Task objective:
What number of lines in the material contain the word "subject"? Give that number alone.

Segment Open

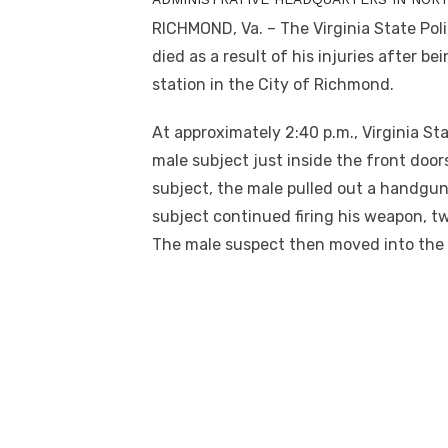
RICHMOND, Va. – The Virginia State Poli
died as a result of his injuries after 
station in the City of Richmond.
At approximately 2:40 p.m., Virginia S
male subject just inside the front door
subject, the male pulled out a handgun
subject continued firing his weapon, tw
The male suspect then moved into the t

Segment Closed

Completed exercise:
3